The page was flooded with shared thanks and advice.

As a nurse, Michelle Knell has long been a witness to those struggling with illness and grief. She was on the front lines in 2020 at Monroe Clinic when the COVID-19 pandemic broke out. The year before, she lost her 38-year-old sister Lisa De Broux to complications of spina bifida. In Nov. 2020, her own father, Doug De Broux, died due to complications of COVID-19, and then just weeks ago her mother Susan De Broux died at Agrace Hospice in Fitchburg from early onset vascular dementia. 

Coincidentally, all three were hospitalized at the facility she worked — her sister and father at SSM Monroe, and her mother at Agrace Hospice in Fitchburg.

“What are the odds of that?” Knell said. 

As a frontline nurse during COVID-19, she saw herself and her fellow nurses buried deeper and deeper in stress — both physical and mental. The administration, she said, had a hard enough job changing policies as the pandemic moved along, but the lack of work-life balance made it hard for everyone.

Then when her father was hospitalized and intubated in her ICU wing, that was about all she could handle. She left Monroe Clinic in early 2021 and took almost the rest of the year off as she struggled with PTSD. In Dec. 2021, she began at Agrace in Fitchburg, working part time. Since then, she wanted to get away from bedside nursing, and instead be a leader and an advocate for her fellow nurses. She put in a 4-week notice this past November to take a job in administration at Meriter in Madison, only for her mom to enter hospice in the same facility she worked at in that time.

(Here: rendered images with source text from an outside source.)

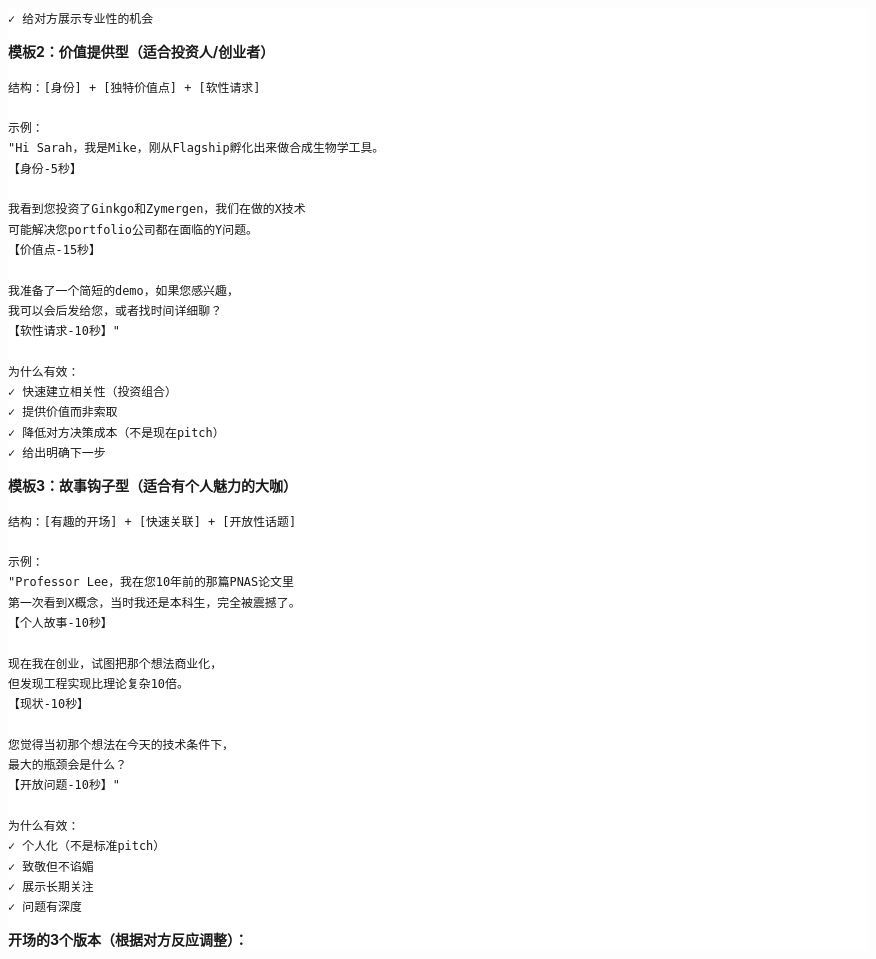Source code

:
 ```
✓ 给对方展示专业性的机会
```

**模板2：价值提供型（适合投资人/创业者）**

```
结构：[身份] + [独特价值点] + [软性请求]

示例：
"Hi Sarah，我是Mike，刚从Flagship孵化出来做合成生物学工具。
【身份-5秒】

我看到您投资了Ginkgo和Zymergen，我们在做的X技术
可能解决您portfolio公司都在面临的Y问题。
【价值点-15秒】

我准备了一个简短的demo，如果您感兴趣，
我可以会后发给您，或者找时间详细聊？
【软性请求-10秒】"

为什么有效：
✓ 快速建立相关性（投资组合）
✓ 提供价值而非索取
✓ 降低对方决策成本（不是现在pitch）
✓ 给出明确下一步
```

**模板3：故事钩子型（适合有个人魅力的大咖）**

```
结构：[有趣的开场] + [快速关联] + [开放性话题]

示例：
"Professor Lee，我在您10年前的那篇PNAS论文里
第一次看到X概念，当时我还是本科生，完全被震撼了。
【个人故事-10秒】

现在我在创业，试图把那个想法商业化，
但发现工程实现比理论复杂10倍。
【现状-10秒】

您觉得当初那个想法在今天的技术条件下，
最大的瓶颈会是什么？
【开放问题-10秒】"

为什么有效：
✓ 个人化（不是标准pitch）
✓ 致敬但不谄媚
✓ 展示长期关注
✓ 问题有深度
```

**开场的3个版本（根据对方反应调整）：**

Losing three close family members in three years was hard enough, but she and her husband Zach also had to help their two children, Lillian (9) and Zachary (7), navigate their own struggles with grief. 

Michelle said what really helped was reading a couple of books that explain life, death and grief to her children. She said her experiences also strengthened her belief in God and heaven. She said her song asked “what happens after death” and she tried to explain heaven, all while feeling comforted herself that her parents — who divorced when Michelle was an adolescent — and sister were all together again and at peace.

“Aunt Lisa is walking again, grandma has her mind back, and grandpa can breathe easy. They are all together and at peace,” Michelle said.

When her sister died, Michelle, her father and older sister Laura joined “Heal”, a 6-week private and confidential grief support program through the St. Camillus Center on 6th Street in Monroe. After her mother died, she went looking for local grief groups on several Google and social media searches, and struggled to find much.